Wholesale Book increased only by 4% from Rs. 17.96 billion to Rs. 18.62
billion.
The Net worth of the Company increased from Rs. 11.71 billion to Rs. 15.74
billion as at March 31, 2015.
Consolidated Net Interest Income increased by 58% from Rs. 3393 million
during the financial year ending March 31, 2014 to Rs. 5363 million
during the financial year ending March 31, 2015.
The profit after tax was up by 117% from 526.28 million to Rs. 1,142.81
million.
The Company proposes to transfer an amount of Rs. 112.02 million to the
General Reserves.
DIVIDEND
Keeping in mind the overall performance and the outlook for your
Company, your Directors are pleased to recommend a dividend of Rs. 2.20
(Rupees Two and paise Twenty only) per share i.e. 22% on each Equity
Share having face value of Rs. 10/- (Rupees Ten only). The total outgo
for the current year amounts to Rs. 200.24 million as against Rs. 165.41
million in the previous year.
CAPITAL ADEQUACY
The Company''s capital adequacy ratio was 23.44% as on March 31, 2015,
which is significantly above the threshold limit of 15% as prescribed
by the Reserve Bank of India.
MANAGEMENT DISCUSSION AND ANALYSIS REPORT
As required under Clause 49 of the Listing Agreement entered into with
the Stock Exchanges and Circular/Notifications/ Directions issued by
Reserve Bank of India from time to time, the Management Discussion and
Analysis of the financial condition and result of consolidated
operations of the Company for the year under review is presented in a
separate section forming part of the Annual Report.
CORPORATE GOVERNANCE
A Report on Corporate Governance as required under Clause 49 of the
Listing Agreement entered into with the Stock Exchanges, forms part of
the Annual Report.

▸ **Prompt**:
Extend the annual report passage on the company's 2014–15 results, dividend and governance, carrying on from its final sentence.

▸ **Information provided**:

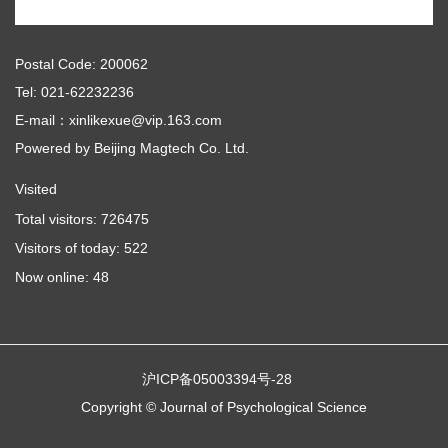
Postal Code: 200062
Tel: 021-62232236
E-mail：xinlikexue@vip.163.com
Powered by
Beijing Magtech Co. Ltd.
Visited
Total visitors:
726475
Visitors of today:
522
Now online:
48
沪ICP备05003394号-28
Copyright © Journal of Psychological Science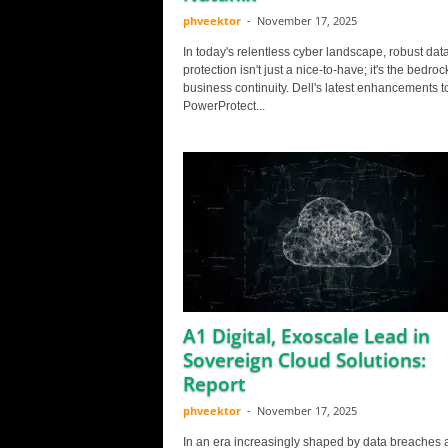
phveektor
-
November 17, 2025
In today's relentless cyber landscape, robust dat
protection isn't just a nice-to-have; it's the bedroc
business continuity. Dell's latest enhancements to
PowerProtect...
A1 Digital, Exoscale Lead in
Sovereign Cloud Solutions:
Report
phveektor
-
November 17, 2025
In an era increasingly shaped by data breaches 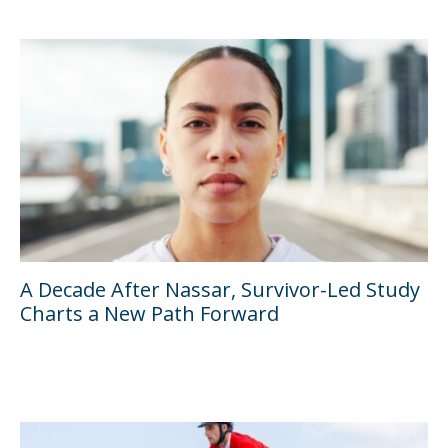
A Decade After Nassar, Survivor-Led Study
Charts a New Path Forward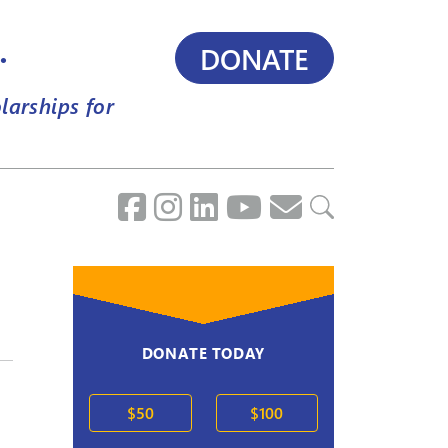
.
DONATE
larships for
DONATE TODAY
$50
$100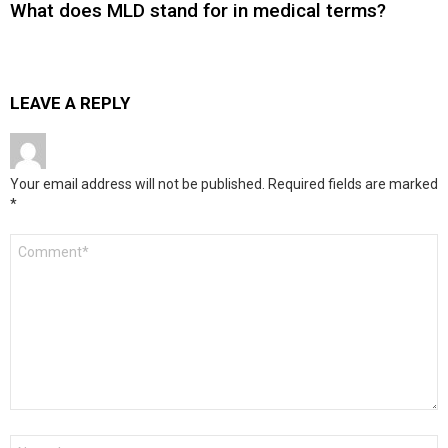
What does MLD stand for in medical terms?
LEAVE A REPLY
Your email address will not be published.
Required fields are marked
*
Comment
*
Name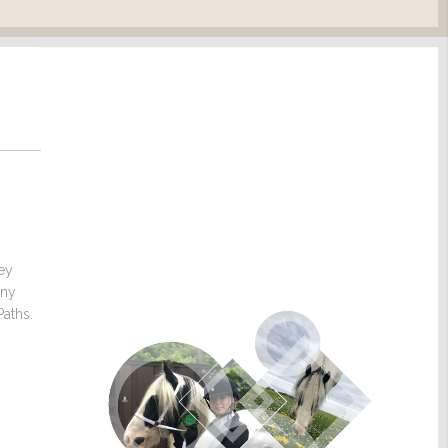
hey
any
Paths.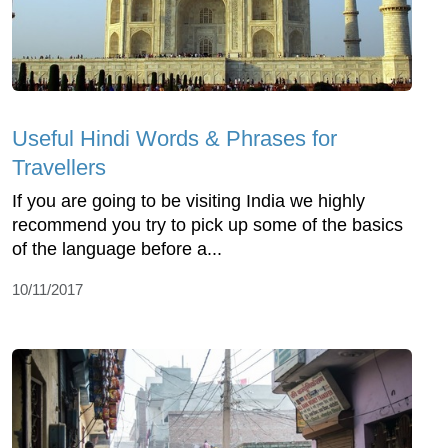
Useful Hindi Words & Phrases for
Travellers
If you are going to be visiting India we highly
recommend you try to pick up some of the basics
of the language before a...
10/11/2017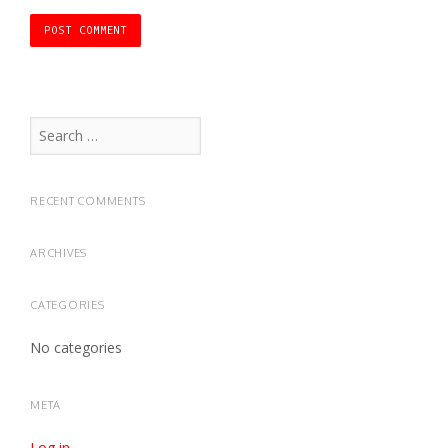
Search
for:
RECENT COMMENTS
ARCHIVES
CATEGORIES
No categories
META
Log in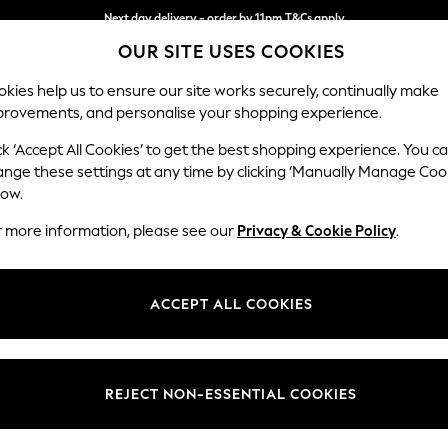
Next day delivery - order by 11pm.
T&Cs apply
OUR SITE USES COOKIES
Split the cost with pay in 3.
Find out more
kies help us to ensure our site works securely, continually make
provements, and personalise your shopping experience.
BABY
SCHOOL
HOLIDAY
BEAUTY
FURNITURE
ck ‘Accept All Cookies’ to get the best shopping experience. You c
Ashford Hi
ange these settings at any time by clicking ‘Manually Manage Coo
low.
Medium Sofa Chais
r more information, please see our
Privacy & Cookie Policy
.
Dimensions:
W265 
Your chosen op
ACCEPT ALL COOKIES
Change Fabric And
Boucle
REJECT NON-ESSENTIAL COOKIES
Change Size And 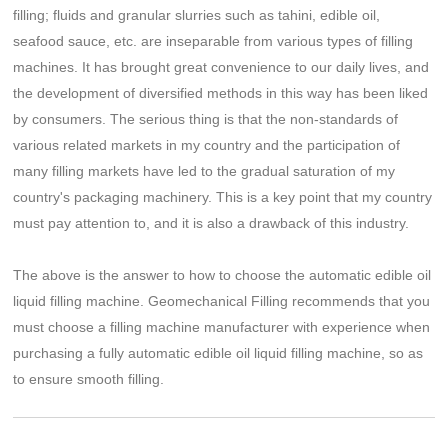
filling; fluids and granular slurries such as tahini, edible oil,
seafood sauce, etc. are inseparable from various types of filling
machines. It has brought great convenience to our daily lives, and
the development of diversified methods in this way has been liked
by consumers. The serious thing is that the non-standards of
various related markets in my country and the participation of
many filling markets have led to the gradual saturation of my
country's packaging machinery. This is a key point that my country
must pay attention to, and it is also a drawback of this industry.
The above is the answer to how to choose the automatic edible oil
liquid filling machine. Geomechanical Filling recommends that you
must choose a filling machine manufacturer with experience when
purchasing a fully automatic edible oil liquid filling machine, so as
to ensure smooth filling.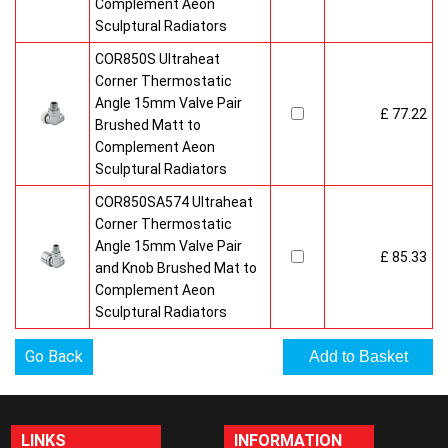
Complement Aeon
Sculptural Radiators
COR850S Ultraheat
Corner Thermostatic
Angle 15mm Valve Pair
£ 77.22
Brushed Matt to
Complement Aeon
Sculptural Radiators
COR850SA574 Ultraheat
Corner Thermostatic
Angle 15mm Valve Pair
£ 85.33
and Knob Brushed Mat to
Complement Aeon
Sculptural Radiators
Go Back
LINKS
INFORMATION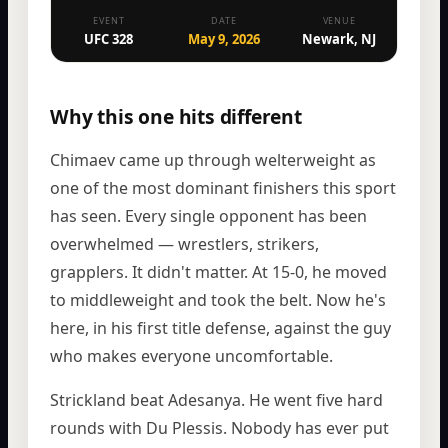
EVENT
DATE
VENUE
UFC 328
May 9, 2026
Newark, NJ
Why this one hits different
Chimaev came up through welterweight as
one of the most dominant finishers this sport
has seen. Every single opponent has been
overwhelmed — wrestlers, strikers,
grapplers. It didn't matter. At 15-0, he moved
to middleweight and took the belt. Now he's
here, in his first title defense, against the guy
who makes everyone uncomfortable.
Strickland beat Adesanya. He went five hard
rounds with Du Plessis. Nobody has ever put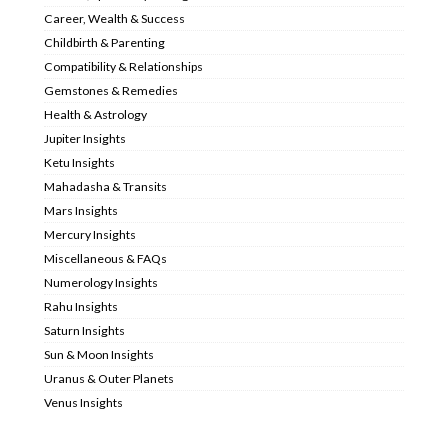
Career, Wealth & Success
Childbirth & Parenting
Compatibility & Relationships
Gemstones & Remedies
Health & Astrology
Jupiter Insights
Ketu Insights
Mahadasha & Transits
Mars Insights
Mercury Insights
Miscellaneous & FAQs
Numerology Insights
Rahu Insights
Saturn Insights
Sun & Moon Insights
Uranus & Outer Planets
Venus Insights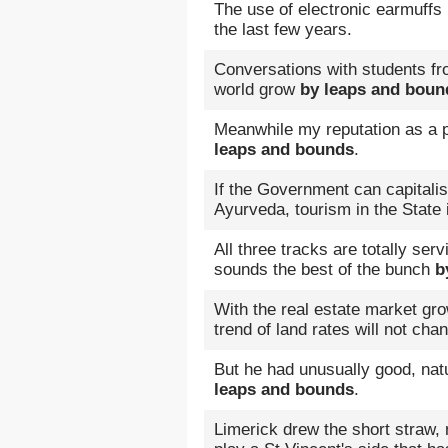
The use of electronic earmuff
the last few years.
Conversations with students fr
world grow
by leaps and boun
Meanwhile my reputation as a p
leaps and bounds
.
If the Government can capitali
Ayurveda, tourism in the State
All three tracks are totally ser
sounds the best of the bunch
b
With the real estate market gr
trend of land rates will not cha
But he had unusually good, nat
leaps and bounds
.
Limerick drew the short straw, 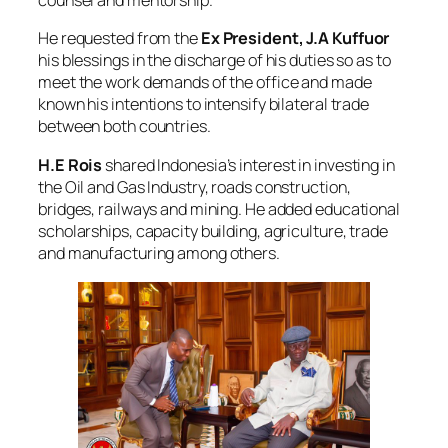
counsel and mentorship.
He requested from the
Ex
President, J.A Kuffuor
his blessings in the discharge of his duties so as to
meet the work demands of the office and made
known his intentions to intensify bilateral trade
between both countries.
H.E Rois
shared Indonesia’s interest in investing in
the Oil and Gas Industry, roads construction,
bridges, railways and mining. He added educational
scholarships, capacity building, agriculture, trade
and manufacturing among others.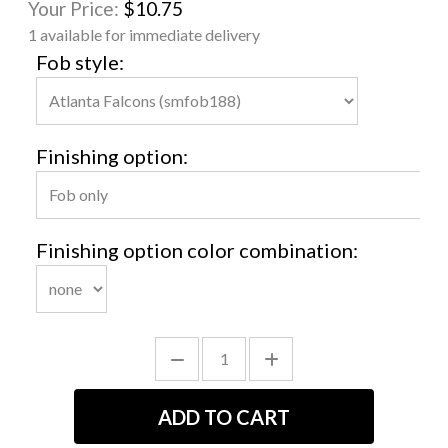
Your Price:
$10.75
1 available for immediate delivery
Fob style:
Finishing option:
Finishing option color combination: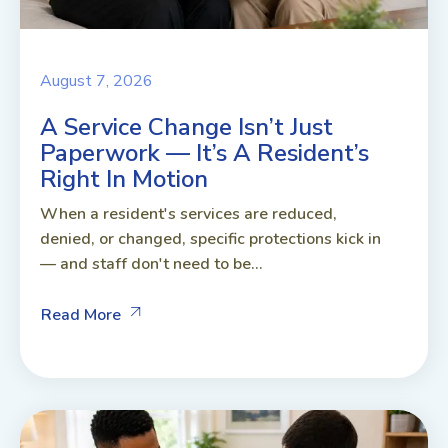
August 7, 2026
A Service Change Isn’t Just
Paperwork — It’s A Resident’s
Right In Motion
When a resident's services are reduced,
denied, or changed, specific protections kick in
— and staff don't need to be...
Read More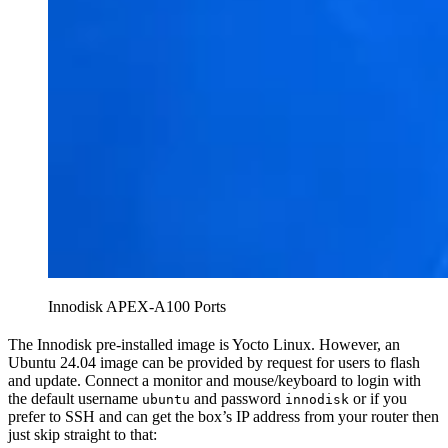
Innodisk APEX-A100 Ports
The Innodisk pre-installed image is Yocto Linux. However, an
Ubuntu 24.04 image can be provided by request for users to flash
and update. Connect a monitor and mouse/keyboard to login with
the default username
and password
or if you
ubuntu
innodisk
prefer to SSH and can get the box’s IP address from your router then
just skip straight to that: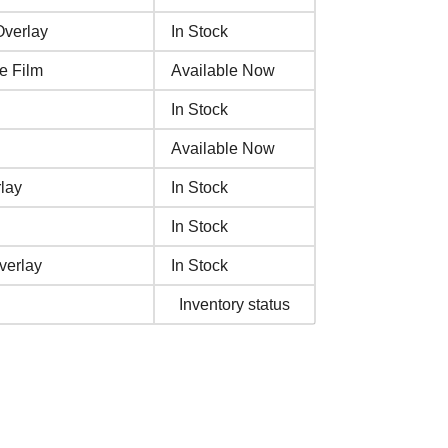
verlay
In Stock
e Film
Available Now
In Stock
Available Now
lay
In Stock
In Stock
verlay
In Stock
Inventory status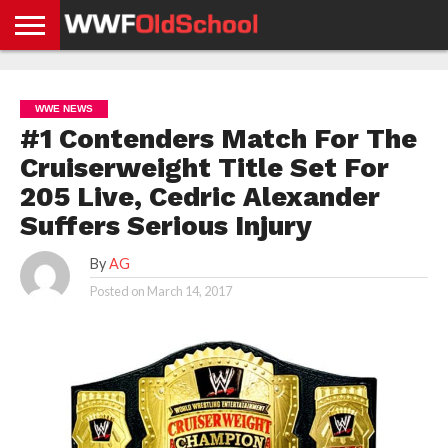
HOME
WWE
AEW
TNA
UFC &
OLD
GET
CONTACT
PRIVACY
NEWS
NEWS
NEWS
BOXING
SCHOOL
APP
US
POLICY &
WWE NEWS
NEWS
STORIES
GDPR
COMPLIANCE
#1 Contenders Match For The
Cruiserweight Title Set For
205 Live, Cedric Alexander
Suffers Serious Injury
By
AG
Posted on
March 14, 2017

▸ **Answer area**:
A Certificate from M/s. Makarand M Joshi & Co., Practicing Company
Secretaries, confirming compliance with the conditions of Corporate
Governance as stipulated under the aforesaid Clause 49, also forms part
of the Annual Report.
SHARE CAPITAL
During the year under review, the Company raised funds through issue
and allotment of 76,92,300 Equity Shares at a price of Rs. 390/- per
Equity Share (including a premium of Rs. 380/- per Equity Share),
aggregating to Rs. 2,99,99,97,000/- to Qualified Institutional Buyers
through Qualified Institutions Placement mode pursuant to Chapter VIII
of the Securities and Exchange Board of India (Issue of Capital and
Disclosure Requirements) Regulations, 2009, as amended and section 42
of the Companies Act, 2013 and the rules made thereunder.
During the year under review, the Company had issued and allotted
6,58,500 equity shares and subsequent to the year under review, 27,050
equity shares were also allotted to the eligible employees of the
Company under various Employee Stock Option Schemes of the Company. The
paid up equity share capital of the Company as on date of this report
stands at Rs. 91,00,93,190/- comprising of 9,10,09,319 equity shares of Rs.
10/- each.
In order to meet its growth objectives and to strengthen its financial
position, it is required to generate long term resources by issuing
securities. It is, therefore, deemed appropriate to reclassify the
Authorised Share Capital of the Company from Rs. 113,00,00,000/- (Rupees
One Hundred and Thirteen Crore) comprising of 10,30,00,000 (Ten Crore
Thirty Lac) Equity Shares of Rs. 10/- (Rupees Ten) each and 1,00,00,000
(One Crore) Compulsorily Convertible Preference Shares of Rs. 10/-
(Rupees Ten) each to Rs. 113,00,00,000/- (Rupees One Hundred and Thirteen
Crore) comprising of 11,30,00,000 (Eleven Crore Thirty Lakhs) Equity
Shares of Rs. 10/- (Rupees Ten) subject to the approval of shareholders
at the ensuing Annual General Meeting of the Company.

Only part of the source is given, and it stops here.